## Text segment
# NFAA Nationals



## KevinT (May 17, 2005)

Hey just finished the first round. Shooting in the pro am tonight.


Rich Vogt 300 57x
Dietmar 300 60x
Kevin T 300 60x


----------



## NockOn (Feb 24, 2003)

Congrats on the great scores guys, keep it up.

Cheers,


----------



## hoody123 (Aug 11, 2004)

Nice shooting guys! Keep it up!


----------



## Green Archer22 (Oct 27, 2007)

*Nice shooting*

Way to go guys, keep er goin.:greenwithenvy:


----------



## Baldini (Mar 7, 2005)

How's young Mr Perkins doing?


----------



## Rick Webb (Apr 13, 2008)

Baldini said:


> How's young Mr Perkins doing?


Chris shot a 300 55x and is well in the hunt. nfaa results are now on the web site


----------



## CLASSICHUNTER (May 20, 2005)

*???*

somebody got a link I can`t find it on nfaa sorry computer dummy


----------



## Rick Webb (Apr 13, 2008)

CLASSICHUNTER said:


> somebody got a link I can`t find it on nfaa sorry computer dummy


www.nfaa-archery.org/


----------



## CLASSICHUNTER (May 20, 2005)

## What to do
In the NFAA Nationals thread, what score is reported for Chris? The records have no connection to the NFAA Nationals thread.

Entries drawn from a collection
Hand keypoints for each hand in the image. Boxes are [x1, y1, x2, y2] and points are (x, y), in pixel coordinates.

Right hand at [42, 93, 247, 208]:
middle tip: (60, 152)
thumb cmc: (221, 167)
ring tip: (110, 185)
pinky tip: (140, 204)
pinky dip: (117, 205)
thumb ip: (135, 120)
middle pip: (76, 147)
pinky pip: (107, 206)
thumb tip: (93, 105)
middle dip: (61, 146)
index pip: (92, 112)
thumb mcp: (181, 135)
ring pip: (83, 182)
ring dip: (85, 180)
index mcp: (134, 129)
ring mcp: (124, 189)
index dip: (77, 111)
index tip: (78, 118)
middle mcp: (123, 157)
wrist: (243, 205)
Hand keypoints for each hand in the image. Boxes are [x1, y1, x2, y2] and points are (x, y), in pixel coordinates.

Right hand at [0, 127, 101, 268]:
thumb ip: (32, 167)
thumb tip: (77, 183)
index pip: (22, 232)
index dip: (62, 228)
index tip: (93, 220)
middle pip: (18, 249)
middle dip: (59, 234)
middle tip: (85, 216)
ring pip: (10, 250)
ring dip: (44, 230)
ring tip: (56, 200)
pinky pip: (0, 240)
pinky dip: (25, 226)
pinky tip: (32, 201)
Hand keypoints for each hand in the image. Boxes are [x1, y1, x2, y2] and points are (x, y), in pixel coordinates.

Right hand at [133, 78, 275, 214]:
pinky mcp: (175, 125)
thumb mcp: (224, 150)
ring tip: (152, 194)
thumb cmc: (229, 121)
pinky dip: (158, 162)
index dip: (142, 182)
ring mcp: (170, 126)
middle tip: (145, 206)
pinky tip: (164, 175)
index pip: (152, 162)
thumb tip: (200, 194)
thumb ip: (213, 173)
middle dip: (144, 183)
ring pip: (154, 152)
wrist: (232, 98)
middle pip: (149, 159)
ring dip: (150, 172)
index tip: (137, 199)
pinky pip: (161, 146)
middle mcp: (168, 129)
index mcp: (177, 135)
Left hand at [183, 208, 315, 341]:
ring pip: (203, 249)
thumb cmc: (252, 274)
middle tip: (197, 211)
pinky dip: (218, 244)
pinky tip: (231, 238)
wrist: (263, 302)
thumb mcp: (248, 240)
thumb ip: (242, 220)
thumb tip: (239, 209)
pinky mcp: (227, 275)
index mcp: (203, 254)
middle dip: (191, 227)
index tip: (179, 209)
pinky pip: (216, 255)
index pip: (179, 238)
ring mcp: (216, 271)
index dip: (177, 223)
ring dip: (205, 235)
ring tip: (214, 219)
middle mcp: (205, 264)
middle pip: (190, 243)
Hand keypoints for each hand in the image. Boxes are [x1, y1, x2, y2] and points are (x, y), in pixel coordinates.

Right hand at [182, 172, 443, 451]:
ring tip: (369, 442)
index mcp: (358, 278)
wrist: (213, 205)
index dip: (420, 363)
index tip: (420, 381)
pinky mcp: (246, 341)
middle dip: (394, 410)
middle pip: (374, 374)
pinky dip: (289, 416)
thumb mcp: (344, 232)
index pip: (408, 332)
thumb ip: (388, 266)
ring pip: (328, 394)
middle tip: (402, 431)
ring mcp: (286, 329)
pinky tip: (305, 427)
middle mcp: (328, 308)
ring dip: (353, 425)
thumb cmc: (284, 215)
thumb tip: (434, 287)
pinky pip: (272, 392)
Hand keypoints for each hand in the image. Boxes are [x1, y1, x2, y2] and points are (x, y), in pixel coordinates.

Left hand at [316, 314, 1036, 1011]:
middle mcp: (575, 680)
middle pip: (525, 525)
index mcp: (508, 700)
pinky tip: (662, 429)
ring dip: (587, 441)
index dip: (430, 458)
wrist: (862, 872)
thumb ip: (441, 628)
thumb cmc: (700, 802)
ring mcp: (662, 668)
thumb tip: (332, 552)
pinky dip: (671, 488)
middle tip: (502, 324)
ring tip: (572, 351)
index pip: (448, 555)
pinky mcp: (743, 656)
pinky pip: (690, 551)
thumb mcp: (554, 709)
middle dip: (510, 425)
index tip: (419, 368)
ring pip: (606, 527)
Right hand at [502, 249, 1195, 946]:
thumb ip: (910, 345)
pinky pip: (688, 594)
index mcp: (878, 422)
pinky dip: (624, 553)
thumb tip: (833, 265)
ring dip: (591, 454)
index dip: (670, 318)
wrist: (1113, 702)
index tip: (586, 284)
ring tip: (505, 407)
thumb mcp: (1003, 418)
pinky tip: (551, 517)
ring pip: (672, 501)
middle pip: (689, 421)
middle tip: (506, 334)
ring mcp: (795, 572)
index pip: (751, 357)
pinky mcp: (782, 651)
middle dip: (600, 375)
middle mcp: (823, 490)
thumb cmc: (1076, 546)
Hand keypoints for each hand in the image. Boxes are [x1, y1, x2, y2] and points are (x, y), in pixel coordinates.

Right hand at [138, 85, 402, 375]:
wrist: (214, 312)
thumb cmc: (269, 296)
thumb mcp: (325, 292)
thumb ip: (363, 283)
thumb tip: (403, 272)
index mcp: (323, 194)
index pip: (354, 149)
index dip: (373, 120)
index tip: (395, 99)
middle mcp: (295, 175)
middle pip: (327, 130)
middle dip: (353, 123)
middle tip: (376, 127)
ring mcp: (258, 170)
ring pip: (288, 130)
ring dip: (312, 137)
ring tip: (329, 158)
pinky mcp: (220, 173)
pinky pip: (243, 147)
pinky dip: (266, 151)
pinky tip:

## Exercise output
300 55x